Walt and I visited Man O War Cay aboard Windspell. Man O War Cay was originally settled by the
Albury family of Marsh Harbour. They had
purchased 50 acres from the crown in the early 1800s for agriculture. The story goes that while the father was
visiting the island with his daughter to till their garden, they heard
voices. When they went to explore on the
ocean side they discovered several sailors from a wrecked boat. The daughter fell in love with one of the
sailors who was from Harbor Island, near Eleuthera. They married and established themselves on
Man O War Cay. Many generations of that
family still live on the island today.
They have turned to boat building and repair and sail making. Walter & I walked the island from one end to the
other. Man O War Cay seems very conservative. Their homes are modest, the people very religous. The houses are very neat and tidy
with lovely gardens.
We sailed from there to Cormorant Cay where we had a lovely
secluded anchorage…the first anchorage we have had to ourselves since being in
the Bahamas! We dinghied to Snake Island
and explored a passageway behind several islands through shallow waters. A lumber industry was there back in the early
1900s. They harvested the island
pine/casuarina trees. When the trees
were gone in just a few years, the industry collapsed.
From there we
headed over to explore Hopetown.
Hopetown is known for its candy-striped lighthouse built by the British
in the mid-1800s. Back then, many of the
local people protested the building of the lighthouse, and attempted to
sabotage its construction since they made their living by “wrecking”…that is
going out to salvage shipwrecks off Elbow Cay reef. However, it was built and it remains today
just like it was then.
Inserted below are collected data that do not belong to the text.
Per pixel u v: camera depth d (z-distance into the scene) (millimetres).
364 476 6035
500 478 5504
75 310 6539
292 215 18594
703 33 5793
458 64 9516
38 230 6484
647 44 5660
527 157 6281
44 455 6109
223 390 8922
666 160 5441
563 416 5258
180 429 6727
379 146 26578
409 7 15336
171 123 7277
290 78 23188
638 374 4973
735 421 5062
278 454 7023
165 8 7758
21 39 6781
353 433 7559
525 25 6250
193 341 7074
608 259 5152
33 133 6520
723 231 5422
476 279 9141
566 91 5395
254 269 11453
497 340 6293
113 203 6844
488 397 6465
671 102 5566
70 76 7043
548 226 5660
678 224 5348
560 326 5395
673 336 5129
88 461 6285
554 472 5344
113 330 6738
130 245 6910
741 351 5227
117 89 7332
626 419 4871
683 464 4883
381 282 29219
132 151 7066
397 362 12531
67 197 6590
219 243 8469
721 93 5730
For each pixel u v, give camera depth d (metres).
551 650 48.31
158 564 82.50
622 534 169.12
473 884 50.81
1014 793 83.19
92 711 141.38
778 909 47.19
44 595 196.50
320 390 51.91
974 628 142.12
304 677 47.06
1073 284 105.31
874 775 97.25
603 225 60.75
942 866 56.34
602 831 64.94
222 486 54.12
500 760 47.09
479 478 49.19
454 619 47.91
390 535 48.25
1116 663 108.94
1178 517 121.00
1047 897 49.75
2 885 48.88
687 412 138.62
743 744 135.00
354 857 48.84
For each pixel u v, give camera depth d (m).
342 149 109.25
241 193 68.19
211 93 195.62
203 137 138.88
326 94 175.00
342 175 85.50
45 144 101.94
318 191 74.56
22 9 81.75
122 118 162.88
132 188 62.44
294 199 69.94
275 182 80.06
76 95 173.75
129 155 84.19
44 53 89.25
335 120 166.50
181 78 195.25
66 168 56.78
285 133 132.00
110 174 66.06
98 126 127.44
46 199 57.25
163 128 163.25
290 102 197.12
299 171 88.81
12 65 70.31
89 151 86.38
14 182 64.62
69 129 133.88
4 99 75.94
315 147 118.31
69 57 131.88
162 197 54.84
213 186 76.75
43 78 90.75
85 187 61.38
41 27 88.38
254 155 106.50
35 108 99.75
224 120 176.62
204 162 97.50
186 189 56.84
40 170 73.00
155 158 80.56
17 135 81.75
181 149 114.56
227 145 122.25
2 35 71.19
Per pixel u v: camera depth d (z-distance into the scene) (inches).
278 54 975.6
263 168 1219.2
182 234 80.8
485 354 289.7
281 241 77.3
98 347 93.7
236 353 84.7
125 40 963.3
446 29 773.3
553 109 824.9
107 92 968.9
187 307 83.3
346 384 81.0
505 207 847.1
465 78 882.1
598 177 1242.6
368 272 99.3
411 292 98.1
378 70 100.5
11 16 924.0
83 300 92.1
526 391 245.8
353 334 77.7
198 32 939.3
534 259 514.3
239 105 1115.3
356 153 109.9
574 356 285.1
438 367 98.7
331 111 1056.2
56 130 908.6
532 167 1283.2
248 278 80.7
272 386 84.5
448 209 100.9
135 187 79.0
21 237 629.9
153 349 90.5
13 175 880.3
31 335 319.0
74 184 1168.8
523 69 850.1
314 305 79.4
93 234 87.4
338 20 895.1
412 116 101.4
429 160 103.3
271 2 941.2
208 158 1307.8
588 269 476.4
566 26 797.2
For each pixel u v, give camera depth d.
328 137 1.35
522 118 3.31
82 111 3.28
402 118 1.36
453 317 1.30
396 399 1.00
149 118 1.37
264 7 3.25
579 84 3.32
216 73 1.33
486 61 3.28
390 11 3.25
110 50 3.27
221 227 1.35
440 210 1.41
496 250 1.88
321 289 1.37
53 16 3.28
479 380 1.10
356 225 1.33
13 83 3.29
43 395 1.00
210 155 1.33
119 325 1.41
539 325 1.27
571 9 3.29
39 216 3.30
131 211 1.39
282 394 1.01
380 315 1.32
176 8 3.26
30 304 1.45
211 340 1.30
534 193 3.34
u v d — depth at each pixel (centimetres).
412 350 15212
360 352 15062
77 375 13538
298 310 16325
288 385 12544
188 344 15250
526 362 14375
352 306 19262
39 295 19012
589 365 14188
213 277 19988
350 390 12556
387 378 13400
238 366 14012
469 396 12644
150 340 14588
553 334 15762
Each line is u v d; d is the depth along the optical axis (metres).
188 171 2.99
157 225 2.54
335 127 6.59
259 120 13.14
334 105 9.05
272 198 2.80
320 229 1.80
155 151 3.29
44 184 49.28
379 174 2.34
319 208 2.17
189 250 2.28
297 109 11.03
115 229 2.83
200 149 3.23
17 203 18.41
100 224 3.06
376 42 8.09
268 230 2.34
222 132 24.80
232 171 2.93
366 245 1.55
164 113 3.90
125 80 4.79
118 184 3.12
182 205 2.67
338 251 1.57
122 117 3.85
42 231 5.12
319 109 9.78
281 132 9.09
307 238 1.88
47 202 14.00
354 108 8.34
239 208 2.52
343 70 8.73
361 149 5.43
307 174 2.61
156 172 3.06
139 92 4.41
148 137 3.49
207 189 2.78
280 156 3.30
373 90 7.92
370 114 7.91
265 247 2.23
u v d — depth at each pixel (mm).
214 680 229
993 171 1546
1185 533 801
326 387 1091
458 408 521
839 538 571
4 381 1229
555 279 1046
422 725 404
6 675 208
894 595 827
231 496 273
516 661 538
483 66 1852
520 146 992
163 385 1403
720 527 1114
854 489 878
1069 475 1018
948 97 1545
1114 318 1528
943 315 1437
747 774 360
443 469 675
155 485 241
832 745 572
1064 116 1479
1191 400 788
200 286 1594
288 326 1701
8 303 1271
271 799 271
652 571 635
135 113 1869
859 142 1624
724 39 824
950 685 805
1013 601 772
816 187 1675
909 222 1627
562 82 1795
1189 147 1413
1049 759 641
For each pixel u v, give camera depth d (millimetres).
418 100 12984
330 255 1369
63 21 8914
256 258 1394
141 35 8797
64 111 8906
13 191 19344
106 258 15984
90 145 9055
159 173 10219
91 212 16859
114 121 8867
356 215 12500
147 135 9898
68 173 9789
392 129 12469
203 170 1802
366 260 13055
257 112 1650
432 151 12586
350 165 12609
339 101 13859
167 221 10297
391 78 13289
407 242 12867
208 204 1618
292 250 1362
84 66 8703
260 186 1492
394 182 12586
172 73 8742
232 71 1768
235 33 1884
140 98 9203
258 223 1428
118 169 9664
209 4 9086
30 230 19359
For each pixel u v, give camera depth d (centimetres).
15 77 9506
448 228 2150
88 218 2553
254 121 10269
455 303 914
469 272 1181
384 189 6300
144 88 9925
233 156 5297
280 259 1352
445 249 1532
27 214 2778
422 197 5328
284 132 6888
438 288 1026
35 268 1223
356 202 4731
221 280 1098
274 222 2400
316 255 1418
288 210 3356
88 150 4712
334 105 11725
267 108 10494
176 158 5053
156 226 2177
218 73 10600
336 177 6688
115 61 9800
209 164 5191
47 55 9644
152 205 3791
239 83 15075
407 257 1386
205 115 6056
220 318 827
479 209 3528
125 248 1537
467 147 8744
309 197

The light burns kerosene, and the light rotates on a bed of mercury! We visited this lighthouse 28 years ago and
learned that it caused the lighthouse keepers to die from mercury poisoning
because the heat of the kerosene lamp vaporized the mercury. The lighthouse keepers were inhaling the
mercury vapour!
Today, Hopetown has beautiful little houses gaily painted in
a rainbow of pastel colours. Pickett
fences outline the properties and colourful flowering shrubs drape over the
fencing. Many of the homes are rental
properties. You can walk over to the
ocean side and stroll the beaches. There
is a little museum that did
a great job of describing the history of the area and portraying life as it was
back in the late 1800s and early 1900s.